_Text segment_.
■ ■ ■ ■ ■

- The paper presents a benchmark that assesses LLMs' ability to understand and evaluate the order of actions in sequential tasks like cooking.
- It employs binary classification and multi-choice questions to test logical sequence adherence and causal reasoning in procedural tasks.
- Results show that while fine-tuning improves performance, LLMs still face a plateau around 70%-80% accuracy in commonsense order reasoning.
STEPS: A Benchmark for Order Reasoning in Sequential Tasks
Introduction
The paper "STEPS: A Benchmark for Order Reasoning in Sequential Tasks" (2306.04441) introduces a novel benchmark designed to evaluate the capacity of LLMs to reason about the order of operations in sequential tasks. Actions and processes, such as cooking or manufacturing, are often represented in sequences and typically recorded as text. The sequence in which these actions are performed is crucial for successful task execution, particularly when executed by robots or AI agents. This benchmark evaluates the ability of LLMs to reason about step order, leveraging two subtask settings. The first involves determining the rationality of a given next step within a recipe, while the second requires selecting the correct step from multiple choices.
The benchmark is based on commonsense reasoning, a field where LLMs face challenges in zero-shot and few-shot learning contexts. The paper demonstrates that current prompting methods markedly lag behind tuning-based approaches in effectiveness for these tasks. The dataset associated with the benchmark is publicly available, aimed at enhancing research in this domain.
Methodology
The benchmark involves two distinct task settings — classification and multi-choice question formats. The Classification Setting is a binary classification task whereby LLMs evaluate whether a given step is a plausible next step based on preceding steps within a recipe. This process is framed as identifying whether the current action logically follows from the prior actions.
The Multi-Choice Question Setting requires LLMs to select the correct next step from two options, relying on causal language modeling techniques. It evaluates the model's ability to discern the correctness of action sequences in the context of preceding steps, presenting a challenge in terms of logical sequence adherence.
Figure 1: Illustration of two subtask settings of the proposed benchmark.
Dataset Construction
The benchmark utilizes a robust and curated dataset derived from the Food.com recipes, collected over 18 years. Recipes are processed to filter those with four to ten action steps, ensuring adherence to model input constraints. The classification dataset constructs true and false samples from these recipes, framing them as sequences and candidate steps. For multi-choice tasks, samples are structured as tuples, juxtaposing correct steps with randomly selected alternatives.

■ ■ ■ ■ ■

_Task requirements_.
1/ Retype part of the text on the STEPS benchmark, beginning at the words "The benchmark is based" and stopping after the words "in this domain.".
2/ According to the text on the STEPS benchmark, how many action steps must a recipe have to be kept in the dataset?
3/ Carry on the text on the STEPS benchmark from its last sentence.

Entries taken from a collection
■ ■ ■ ■ ■

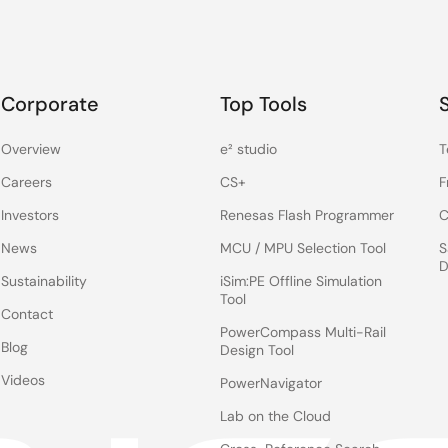
Corporate
Top Tools
Overview
e² studio
T
Careers
CS+
F
Investors
Renesas Flash Programmer
C
News
MCU / MPU Selection Tool
S
D
Sustainability
iSim:PE Offline Simulation
Tool
Contact
PowerCompass Multi-Rail
Blog
Design Tool
Videos
PowerNavigator
Lab on the Cloud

■ ■ ■ ■ ■

_Solved tasks_.
1/
The benchmark is based on commonsense reasoning, a field where LLMs face challenges in zero-shot and few-shot learning contexts. The paper demonstrates that current prompting methods markedly lag behind tuning-based approaches in effectiveness for these tasks. The dataset associated with the benchmark is publicly available, aimed at enhancing research in this domain.

2/ Four to ten action steps.

3/
Evaluation
Baselines
The experiments involve evaluating various LLM influences, including GPT-2, OPT, and BLOOM models, through zero-shot, few-shot, and tuning-based methods. Architectural details such as parameter size, layer numbers, and embeddings are systematically recorded to illustrate the models' conditions during testing.
Evaluation Setting
Different strategies were employed in assessing models' performance on classification and multi-choice tasks. Classification Evaluation utilized zero-shot to few-shot in-context learning, capturing accuracy through sensitivity and specificity metrics. Multi-Choice Question Evaluation relied on language modeling perplexity as a scorer, a metric aligned closely with the pre-training objectives of these models.
Results
Classification results highlighted the challenges faced by LLMs in the proposed tasks, showcasing a noticeable performance increase when incorporating in-context learning methodologies. Fine-tuning consistently resulted in the highest performance. In multi-choice tasks, results demonstrated adherence to scaling laws across LLMs, showing progressively better accuracy with model size increments. Evaluations signal a potential performance ceiling around 70%-80%, suggesting inherent limitations in current LLM designs concerning commonsense reasoning without explicit external commonsense knowledge incorporation.
Conclusions
The STEPS benchmark emerges as a pivotal tool for evaluating LLMs' sequential reasoning capabilities in commonsense tasks. While demonstrating that current models approach a performance plateau when relying solely on large-scale self-supervised learning, the benchmark paves the way for future exploration into integrated commonsense databases and sophisticated reasoning techniques like chain-of-thought prompting to overcome existing limitations. The results provide insights into the models' inherent difficulties in seamlessly understanding and predicting ordered task sequences without explicit, articulated reasoning pathways or external knowledge resources.